**TASK TO CARRY OUT:**
Repeat every record below exactly, omitting any pictures.

**Document understanding data:**
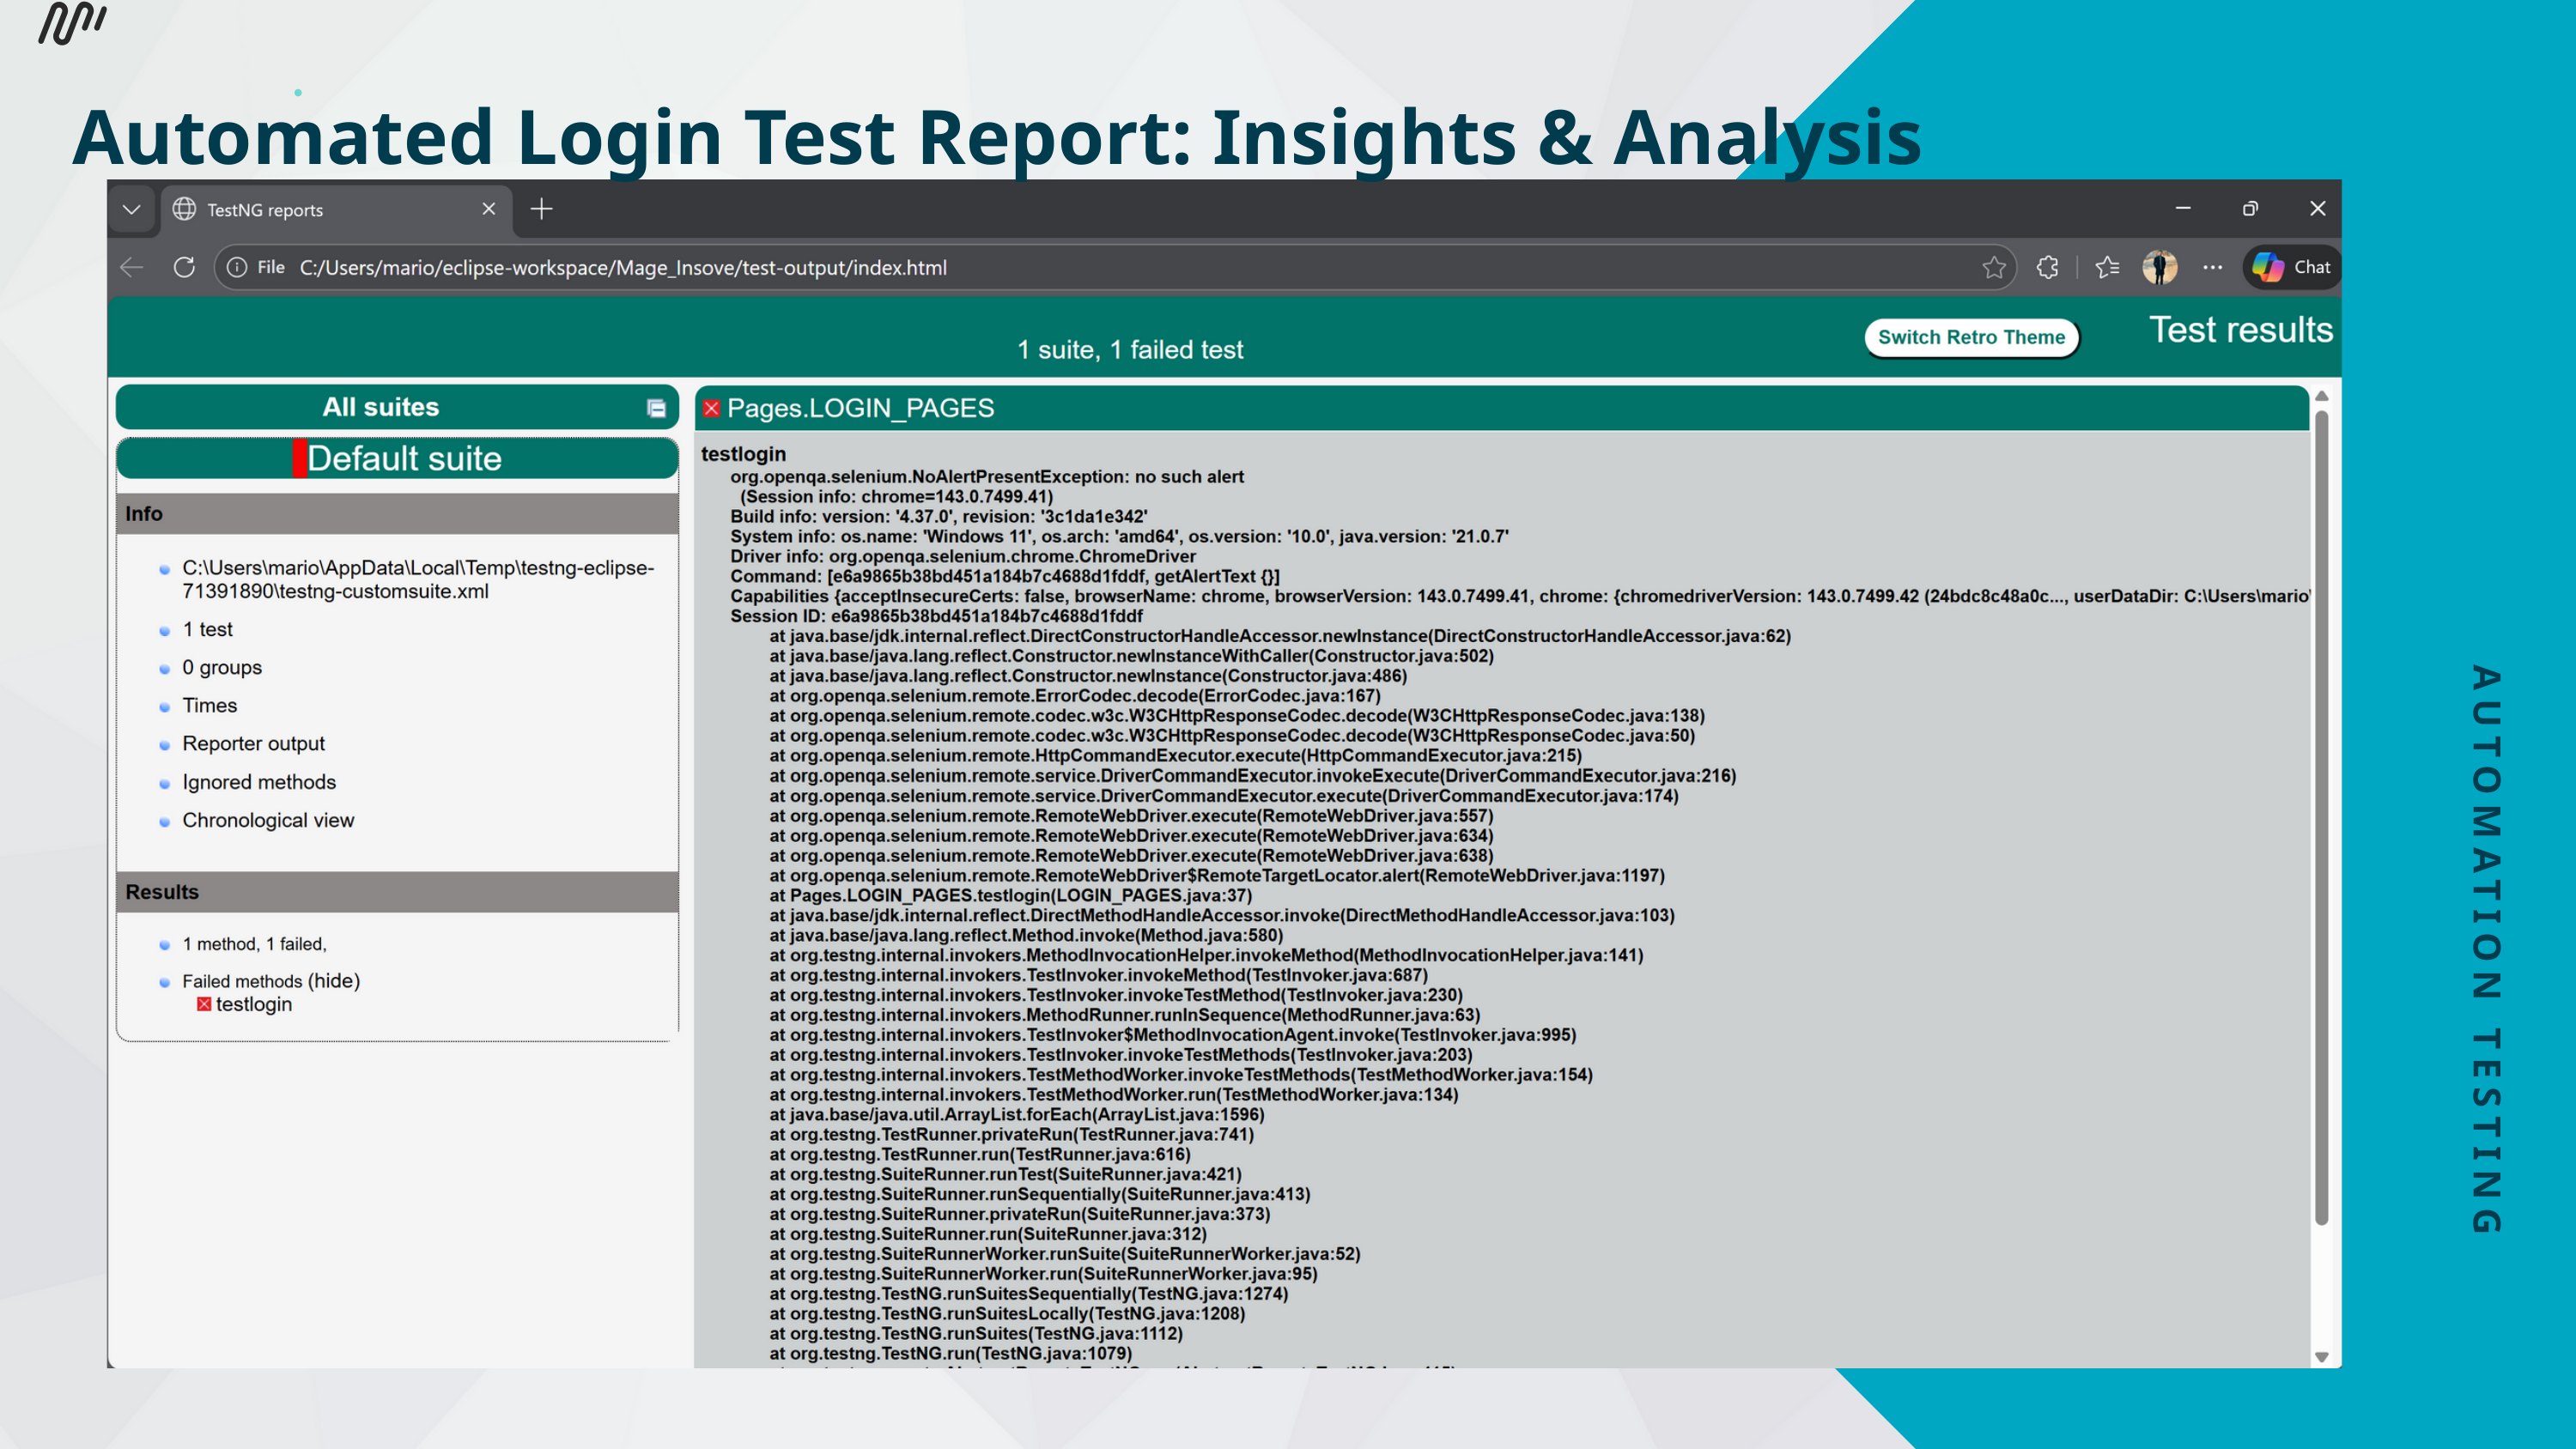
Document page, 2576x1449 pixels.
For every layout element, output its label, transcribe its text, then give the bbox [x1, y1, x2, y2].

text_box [1596, 0, 2576, 1449]
text_box [0, 0, 1590, 1449]
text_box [294, 88, 302, 97]
text_box [106, 273, 1590, 1368]
text_box [38, 0, 107, 45]
text_box Automated Login Test Report: Insights & Analysis [72, 86, 1590, 273]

**EXERCISE RESULT:**
Document page, 2576x1449 pixels.
For every layout element, output its label, transcribe its text, then give the bbox [x1, y1, x2, y2].

text_box [1596, 0, 2576, 1449]
text_box [0, 0, 1590, 1449]
text_box [294, 88, 302, 97]
text_box [106, 273, 1590, 1368]
text_box [38, 0, 107, 45]
text_box Automated Login Test Report: Insights & Analysis [72, 86, 1590, 273]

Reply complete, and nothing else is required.